BEGIN

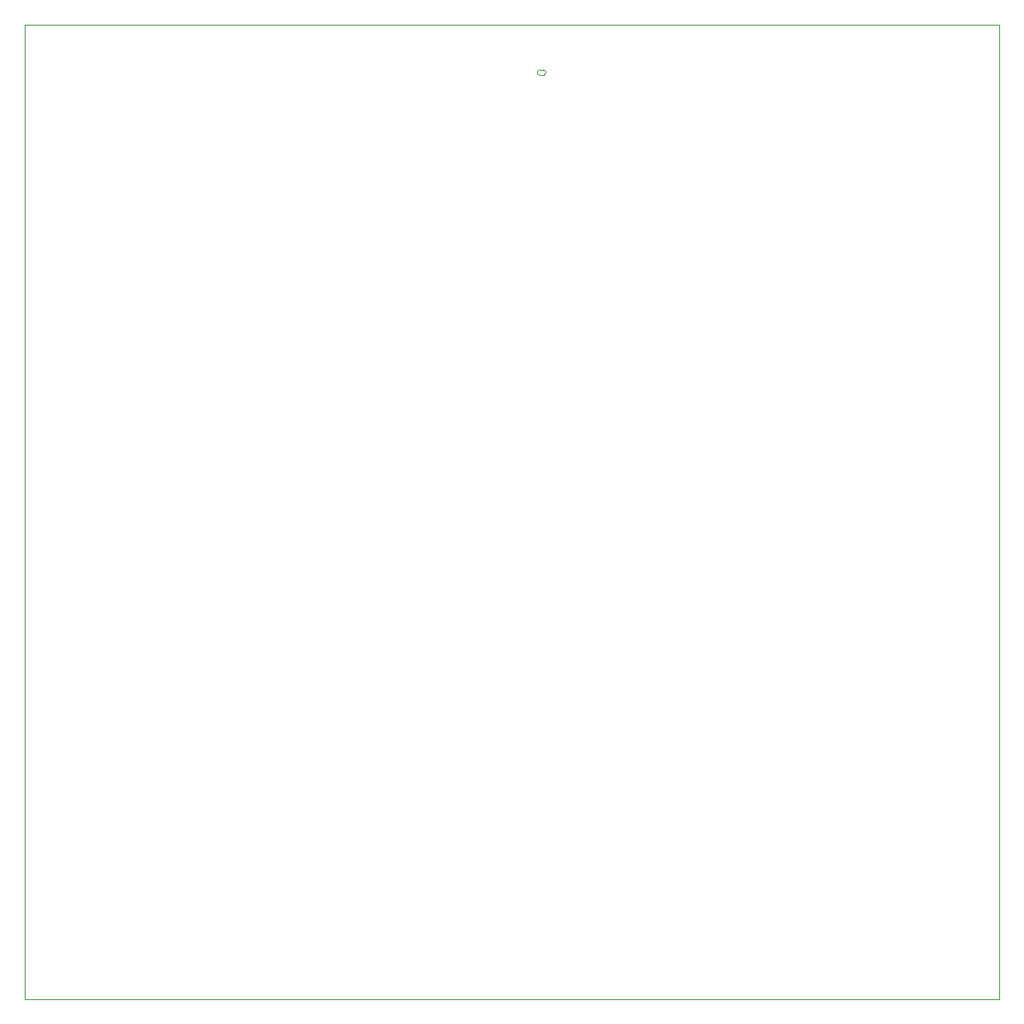
<source format=gbr>
%TF.GenerationSoftware,KiCad,Pcbnew,7.0.2*%
%TF.CreationDate,2024-06-02T17:27:24+02:00*%
%TF.ProjectId,Podgrzewacz,506f6467-727a-4657-9761-637a2e6b6963,rev?*%
%TF.SameCoordinates,Original*%
%TF.FileFunction,Profile,NP*%
%FSLAX46Y46*%
G04 Gerber Fmt 4.6, Leading zero omitted, Abs format (unit mm)*
G04 Created by KiCad (PCBNEW 7.0.2) date 2024-06-02 17:27:24*
%MOMM*%
%LPD*%
G01*
G04 APERTURE LIST*
%TA.AperFunction,Profile*%
%ADD10C,0.100000*%
%TD*%
%TA.AperFunction,Profile*%
%ADD11C,0.010000*%
%TD*%
G04 APERTURE END LIST*
D10*
X100000000Y-60000000D02*
X200000000Y-60000000D01*
X200000000Y-160000000D01*
X100000000Y-160000000D01*
X100000000Y-60000000D01*
D11*
%TO.C,J1*%
X153210000Y-65180000D02*
X152830000Y-65180000D01*
X152830000Y-64650000D02*
X153210000Y-64650000D01*
X153210000Y-65180000D02*
G75*
G03*
X153460000Y-64915000I-7500J257500D01*
G01*
X153460000Y-64915000D02*
G75*
G03*
X153210000Y-64650000I-257500J7500D01*
G01*
X152580000Y-64915000D02*
G75*
G03*
X152830000Y-65180000I257500J-7500D01*
G01*
X152830000Y-64650000D02*
G75*
G03*
X152580000Y-64915000I7500J-257500D01*
G01*
%TD*%
M02*

</source>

END

- What to do
Please set down each line of the data above exactly as written, without the pictures.

- Result for this exercise
<source format=gbr>
%TF.GenerationSoftware,KiCad,Pcbnew,7.0.2*%
%TF.CreationDate,2024-06-02T17:27:24+02:00*%
%TF.ProjectId,Podgrzewacz,506f6467-727a-4657-9761-637a2e6b6963,rev?*%
%TF.SameCoordinates,Original*%
%TF.FileFunction,Profile,NP*%
%FSLAX46Y46*%
G04 Gerber Fmt 4.6, Leading zero omitted, Abs format (unit mm)*
G04 Created by KiCad (PCBNEW 7.0.2) date 2024-06-02 17:27:24*
%MOMM*%
%LPD*%
G01*
G04 APERTURE LIST*
%TA.AperFunction,Profile*%
%ADD10C,0.100000*%
%TD*%
%TA.AperFunction,Profile*%
%ADD11C,0.010000*%
%TD*%
G04 APERTURE END LIST*
D10*
X100000000Y-60000000D02*
X200000000Y-60000000D01*
X200000000Y-160000000D01*
X100000000Y-160000000D01*
X100000000Y-60000000D01*
D11*
%TO.C,J1*%
X153210000Y-65180000D02*
X152830000Y-65180000D01*
X152830000Y-64650000D02*
X153210000Y-64650000D01*
X153210000Y-65180000D02*
G75*
G03*
X153460000Y-64915000I-7500J257500D01*
G01*
X153460000Y-64915000D02*
G75*
G03*
X153210000Y-64650000I-257500J7500D01*
G01*
X152580000Y-64915000D02*
G75*
G03*
X152830000Y-65180000I257500J-7500D01*
G01*
X152830000Y-64650000D02*
G75*
G03*
X152580000Y-64915000I7500J-257500D01*
G01*
%TD*%
M02*

</source>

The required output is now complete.